As we’ve delved deeper into just what you can achieve via the likes of Camera Raw and Photoshop, the conversation in class has turned to whether the ability to manipulate images to such extremes equates to cheating. My initial thoughts were that – pre-digital – photographers had very little room for error. They had to get the actual shot right and would then spend hours in a darkroom working to transform their best negatives into their very best works. Conversely, nowadays, you can whack an image through Photoshop and not only remove imperfections with one quick click, but drastically alter how someone even really looks; be that by widening the bridge of their nose, giving them fuller lips or changing their actual eye shape, so that the actual finished work does not truly represent the subject before the lens. It seemed to me that the speed with which we can now improve/change a digital image – dramatically in some instances – did equal cheating. Basically, you can make a silk purse out of a sow’s ear, if you know what all those buttons on Photoshop actually do.
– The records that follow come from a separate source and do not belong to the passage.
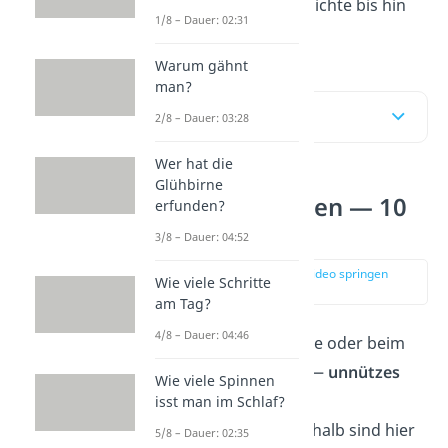
von Tieren über Geschichte bis hin
1/8 – Dauer: 02:31
zur Physik!
Warum gähnt
man?
Inhaltsübersicht
2/8 – Dauer: 03:28
Wer hat die
Glühbirne
Unnützes Wissen — 10
erfunden?
Fun Facts
3/8 – Dauer: 04:52
zur Stelle im Video springen
Wie viele Schritte
(00:17)
am Tag?
4/8 – Dauer: 04:46
Ob in der Mittagspause oder beim
ersten Kennenlernen —
unnützes
Wie viele Spinnen
Wissen
ist ein echter
isst man im Schlaf?
Gesprächsöffner! Deshalb sind hier
5/8 – Dauer: 02:35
Zig, our tutor, was having none of it, and a heated debate ensued until Zig pulled out his defensive trump card: the work of two iconic photographers, taken well before digital photography was even a twinkle in Steve Sasson’s eye.

Bill Brandt’s use of artificial light; photomontage; reverse negatives and, when all else failed, a pencil to sketch in what was never there in the first place, was considered wildly unorthodox by some. In Halifax, Brandt added the smoke emerging from the factory tower, not that you’d ever know it at first glance. And while the two prints of People Sheltering in the Tube appear almost identical, bar the darkened depth of the second print, look closer and you will see that Brandt has edited out the elderly man in the right of the first print. Finally, the abstract, surreal air of Nude London highlights Brandt’s mastery of the retouching process.
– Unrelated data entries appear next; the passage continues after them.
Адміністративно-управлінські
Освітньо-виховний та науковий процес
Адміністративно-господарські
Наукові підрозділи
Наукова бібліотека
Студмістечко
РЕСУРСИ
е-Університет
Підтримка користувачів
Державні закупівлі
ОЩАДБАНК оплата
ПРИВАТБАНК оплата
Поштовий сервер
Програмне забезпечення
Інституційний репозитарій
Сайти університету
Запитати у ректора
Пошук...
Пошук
Meanwhile, Sir Cecil Beaton, CBE was regaled for his ability to capture a woman’s beauty but his flattering retouching skills were also legendary, as his Charwoman to Dowager attests.

Cecil Beaton, Charwoman to Dowager, 1930s c/o beetlesandhuxley.com

As we reflected on all the above, it suddenly dawned on me that if art never changed we’d still be stuck in some dank cave, losing our minds over wall paintings of stick men hunting buffalo and I’d never have gone to the David Hockney Exhibition at Tate Britain earlier this year. The very fact that photography is an ever (and fast) evolving art form is what makes it so varied and exciting. (It was about this time that I also decided to stop giving Zig a hard time about Photoshop being witchery).

As with all art, personal choice is everything. Whether you opt to use every trick in the book to create the image of your desire or,  like Henri Cartier-Bresson, take the purist route of only working with available light, never posing your subjects and never cropping your images, is up to you. Whether others like what you do is up to them. but it’s still art however you got there.

Or, to quote the great Bill Brandt (who, frankly, can do no wrong in my eyes and puts it far more eloquently):

‘Photography is not a sport. It has no rules.

Everything must be dared and tried.’ 

It’s a thought process that’s been a bit of a brain-worm for me these past few days as, having finally bought the Adobe Creative Cloud kit, I’ve been wiling away hours editing photo’s for this course’s final project. The levels of image manipulation now open to me seem endless and I’m saving snapshot after snapshot as I try to decipher what I’m trying to achieve. Undoubtedly, selecting the final five images is going to be the hardest part as I am rubbish at self-editing. But what matters ultimately, I suppose, is that I end up creating something that I’m happy with, or at least am pretty happy with and aware of the areas where my ideas fell short. Some people may like my work, others may not, but only by experimenting will I ever discover what works for me.